やっぱり――改めて羅列していくと、ピアスに殺意があったとしか思えない。
アリスはこっそりと、ピアスから距離を取った。
「ぬ、濡れ衣! 濡れ衣だよ!」
「へえ? 私の部屋、ピアスがやったんじゃないのね?」
「うっ……そ、それは、俺だけど……でもでもっ! 俺、アリスが隠れてると思ったんだよ! この間は置いてけぼりにしちゃったから、アリスが怒って隠れちゃったのかもしれない、って。だからねっ! 俺、アリスを探したくって、つい……」
ピアスの弁解を聞き流しつつ、アリスは思い出した。
そういえば、ピアスに逢いに行ったのに、逃げられてしまったことがある。
(あれも、結局よく分からないままなんだよね……)
ピアスを理解するには、まだ相当な努力が必要なのだろう。アリスの方に。
ただ、分かる事は。
(あー……悪気はなかったのね……)
プレゼントを用意した、と言った理由を、アリスはようやく理解した。
――あの所業、ピアスに悪気はなかったのだとしたら、そっちの方が性質が悪い気がするのだが。

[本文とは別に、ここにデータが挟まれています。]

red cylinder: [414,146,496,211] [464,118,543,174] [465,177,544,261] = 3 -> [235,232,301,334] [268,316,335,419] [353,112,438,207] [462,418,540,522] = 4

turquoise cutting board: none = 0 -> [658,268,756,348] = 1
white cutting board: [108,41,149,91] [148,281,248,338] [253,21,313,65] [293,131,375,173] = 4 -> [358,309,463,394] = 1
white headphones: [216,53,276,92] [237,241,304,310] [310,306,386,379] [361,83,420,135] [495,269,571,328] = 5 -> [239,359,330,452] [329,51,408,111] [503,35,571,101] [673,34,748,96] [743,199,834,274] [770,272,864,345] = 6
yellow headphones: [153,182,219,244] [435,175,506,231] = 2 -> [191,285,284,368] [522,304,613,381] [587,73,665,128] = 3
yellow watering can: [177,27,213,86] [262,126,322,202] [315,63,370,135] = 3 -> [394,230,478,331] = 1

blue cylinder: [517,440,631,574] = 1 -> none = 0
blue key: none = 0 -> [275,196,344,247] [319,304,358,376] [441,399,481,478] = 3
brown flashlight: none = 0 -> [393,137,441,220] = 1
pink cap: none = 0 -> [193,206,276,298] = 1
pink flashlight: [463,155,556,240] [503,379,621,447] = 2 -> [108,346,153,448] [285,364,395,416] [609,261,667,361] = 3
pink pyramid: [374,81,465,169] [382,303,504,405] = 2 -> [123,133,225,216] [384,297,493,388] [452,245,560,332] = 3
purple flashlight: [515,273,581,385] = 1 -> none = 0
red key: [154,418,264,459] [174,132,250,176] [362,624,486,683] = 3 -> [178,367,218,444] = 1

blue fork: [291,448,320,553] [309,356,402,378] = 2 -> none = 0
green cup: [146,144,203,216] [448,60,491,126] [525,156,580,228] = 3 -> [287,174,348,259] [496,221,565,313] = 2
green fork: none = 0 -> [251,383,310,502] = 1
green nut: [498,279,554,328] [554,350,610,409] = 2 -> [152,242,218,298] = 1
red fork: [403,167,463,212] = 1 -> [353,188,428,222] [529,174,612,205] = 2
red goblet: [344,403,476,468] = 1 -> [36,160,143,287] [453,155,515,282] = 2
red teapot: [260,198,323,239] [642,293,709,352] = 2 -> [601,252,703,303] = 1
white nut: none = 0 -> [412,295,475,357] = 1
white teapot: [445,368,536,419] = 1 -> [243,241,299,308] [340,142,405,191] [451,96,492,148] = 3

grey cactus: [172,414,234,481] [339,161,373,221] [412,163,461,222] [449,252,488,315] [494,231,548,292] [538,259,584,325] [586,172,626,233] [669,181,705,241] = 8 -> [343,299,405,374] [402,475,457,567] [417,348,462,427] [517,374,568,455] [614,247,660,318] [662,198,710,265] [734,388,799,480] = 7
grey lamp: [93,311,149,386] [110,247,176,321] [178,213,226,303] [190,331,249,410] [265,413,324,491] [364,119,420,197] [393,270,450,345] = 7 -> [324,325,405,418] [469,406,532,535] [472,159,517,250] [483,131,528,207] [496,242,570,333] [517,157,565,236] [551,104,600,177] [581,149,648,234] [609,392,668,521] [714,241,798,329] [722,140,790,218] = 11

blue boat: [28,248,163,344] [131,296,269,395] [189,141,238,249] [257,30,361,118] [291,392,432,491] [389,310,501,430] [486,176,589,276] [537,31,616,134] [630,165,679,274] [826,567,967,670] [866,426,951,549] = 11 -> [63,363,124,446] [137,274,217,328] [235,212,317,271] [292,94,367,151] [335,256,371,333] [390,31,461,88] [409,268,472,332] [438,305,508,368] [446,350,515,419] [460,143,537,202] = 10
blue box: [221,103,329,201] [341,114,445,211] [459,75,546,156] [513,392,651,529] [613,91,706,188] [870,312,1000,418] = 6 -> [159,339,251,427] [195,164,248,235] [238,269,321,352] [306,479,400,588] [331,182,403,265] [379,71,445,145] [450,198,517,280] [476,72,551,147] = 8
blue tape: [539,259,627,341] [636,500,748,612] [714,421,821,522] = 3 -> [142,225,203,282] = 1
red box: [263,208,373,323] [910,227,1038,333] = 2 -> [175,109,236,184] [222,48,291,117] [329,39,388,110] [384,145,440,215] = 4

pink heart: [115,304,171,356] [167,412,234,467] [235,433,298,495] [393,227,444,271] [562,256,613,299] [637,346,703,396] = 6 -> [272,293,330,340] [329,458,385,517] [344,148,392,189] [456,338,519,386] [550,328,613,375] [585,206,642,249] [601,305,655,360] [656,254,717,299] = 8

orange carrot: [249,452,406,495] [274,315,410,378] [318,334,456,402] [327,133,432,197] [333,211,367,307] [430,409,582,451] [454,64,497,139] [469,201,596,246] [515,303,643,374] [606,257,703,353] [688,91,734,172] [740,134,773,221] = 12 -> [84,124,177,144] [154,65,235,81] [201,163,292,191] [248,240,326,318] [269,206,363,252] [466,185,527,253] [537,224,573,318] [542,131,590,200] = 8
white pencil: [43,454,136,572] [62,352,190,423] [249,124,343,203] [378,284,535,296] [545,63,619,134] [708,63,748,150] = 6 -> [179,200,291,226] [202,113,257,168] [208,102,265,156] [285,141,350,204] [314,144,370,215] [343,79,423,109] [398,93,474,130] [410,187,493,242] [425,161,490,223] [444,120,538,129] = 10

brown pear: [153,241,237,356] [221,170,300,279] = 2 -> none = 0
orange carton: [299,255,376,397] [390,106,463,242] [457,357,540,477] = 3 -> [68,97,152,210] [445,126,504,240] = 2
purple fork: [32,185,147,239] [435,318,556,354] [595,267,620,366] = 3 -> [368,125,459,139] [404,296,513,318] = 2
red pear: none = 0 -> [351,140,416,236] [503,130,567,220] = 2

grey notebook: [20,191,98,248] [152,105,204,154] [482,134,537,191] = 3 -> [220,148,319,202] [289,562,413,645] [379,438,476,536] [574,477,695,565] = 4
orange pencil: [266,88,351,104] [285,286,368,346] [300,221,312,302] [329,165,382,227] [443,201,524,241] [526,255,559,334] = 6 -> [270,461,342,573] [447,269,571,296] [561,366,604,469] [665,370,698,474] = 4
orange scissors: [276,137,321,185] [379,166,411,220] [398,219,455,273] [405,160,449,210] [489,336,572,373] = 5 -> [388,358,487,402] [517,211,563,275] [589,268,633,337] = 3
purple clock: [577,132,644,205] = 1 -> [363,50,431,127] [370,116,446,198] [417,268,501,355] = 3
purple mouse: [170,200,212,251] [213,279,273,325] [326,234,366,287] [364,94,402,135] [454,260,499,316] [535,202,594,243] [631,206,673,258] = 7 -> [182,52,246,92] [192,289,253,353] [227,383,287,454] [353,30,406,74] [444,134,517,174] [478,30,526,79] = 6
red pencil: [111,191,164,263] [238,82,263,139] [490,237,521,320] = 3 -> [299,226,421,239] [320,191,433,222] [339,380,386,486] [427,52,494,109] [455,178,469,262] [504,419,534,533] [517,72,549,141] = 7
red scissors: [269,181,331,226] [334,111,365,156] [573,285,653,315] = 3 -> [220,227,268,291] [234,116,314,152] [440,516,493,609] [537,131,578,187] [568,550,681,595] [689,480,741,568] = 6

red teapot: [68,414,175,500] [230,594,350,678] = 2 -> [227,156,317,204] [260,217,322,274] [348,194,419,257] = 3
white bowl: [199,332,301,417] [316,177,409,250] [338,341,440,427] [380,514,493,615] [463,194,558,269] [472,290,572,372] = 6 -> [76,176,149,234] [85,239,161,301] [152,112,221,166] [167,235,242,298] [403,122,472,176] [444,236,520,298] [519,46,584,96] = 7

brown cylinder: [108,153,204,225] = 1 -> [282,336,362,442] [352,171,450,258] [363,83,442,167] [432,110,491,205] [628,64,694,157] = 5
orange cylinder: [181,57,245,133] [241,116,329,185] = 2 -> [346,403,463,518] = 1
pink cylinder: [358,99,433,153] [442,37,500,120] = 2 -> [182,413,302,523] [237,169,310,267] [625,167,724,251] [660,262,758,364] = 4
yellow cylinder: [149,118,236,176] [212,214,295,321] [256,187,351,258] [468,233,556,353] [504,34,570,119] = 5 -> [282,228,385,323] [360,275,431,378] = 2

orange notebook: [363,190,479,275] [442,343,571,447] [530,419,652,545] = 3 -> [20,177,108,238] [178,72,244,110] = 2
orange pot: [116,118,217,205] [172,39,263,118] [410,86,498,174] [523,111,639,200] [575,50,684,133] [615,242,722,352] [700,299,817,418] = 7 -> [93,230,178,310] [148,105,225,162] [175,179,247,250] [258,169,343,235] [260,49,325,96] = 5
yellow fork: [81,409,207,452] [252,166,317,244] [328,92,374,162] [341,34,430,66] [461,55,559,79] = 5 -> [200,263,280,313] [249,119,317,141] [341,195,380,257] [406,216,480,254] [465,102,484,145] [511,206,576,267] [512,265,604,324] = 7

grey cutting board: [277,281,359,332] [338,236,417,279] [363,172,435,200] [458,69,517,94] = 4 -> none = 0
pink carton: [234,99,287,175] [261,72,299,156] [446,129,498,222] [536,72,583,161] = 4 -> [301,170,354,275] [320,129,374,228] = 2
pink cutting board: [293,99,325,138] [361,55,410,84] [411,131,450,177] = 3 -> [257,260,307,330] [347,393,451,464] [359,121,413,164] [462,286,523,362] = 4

「確かに、ナイフ持ったままで追いかけちゃったけど……アリスが見つかったから、俺、嬉しくて」
ピアスの懸命な説明は続く。
「でもっ! でもね! ナイフは、俺、つまづいて転んじゃった弾みで飛んで行ったんだよ! わざとじゃないよ!」
それは――ピアスなら、有り得る話だ。
そこは信じることにして、だ。
「じゃあ、リボンのことは?」
どうして、リボンを首に巻きつける必要があったのか。
ピアスは真剣な顔で、アリスに訴える。
「リボン、首に巻こうとしてたよ? だって、首にリボンをつけたら俺のって感じだし、いいと思ったのに」
そう言うと、ピアスはしょんぼり項垂れた。
「……そう、なの」
彼の言い分からすると、ピアスには悪意はなかった。
それならば全て、アリスの早とちりだったのか。
「酷いよ、アリス〜〜……俺、アリスのことが好きなのに」
さりげなく離した距離を、縮められる。
気がつけばピアスに唇を重ねられて、アリスの思考は安堵に緩んだ。
よかった。やっぱり、ピアスはいつものピアスだったのだ――と。
疑い深い性格が、矛先を自分へ向けてしまっただけだ。
ただ、それだけの話だった。
それでも頭の何処かで、燻ぶっている。
(不自然な気がする)
ピアスの言ったことは、全て本当のことなのだろうか。
ナイフは、二本あったのではないか。
(確かに、あの時は)
アリスを傷つけたナイフは、ピアスの持っていた物と違っていた。
けれど、確証がない。
あの時アリスは酷く混乱していた。
そのせいで、記憶が錯綜しているのかもしれない。
アリスには、真実はわからない。
【隠れて見つけて/了】
===== あとがき ===
2011年12月発行のピアリ合同誌『 YAMANE 』より。
不穏な感じのピアスが書きたくて。
真意はどこにあるか分からないってのが魅力的。
読んでくださってありがとうございました。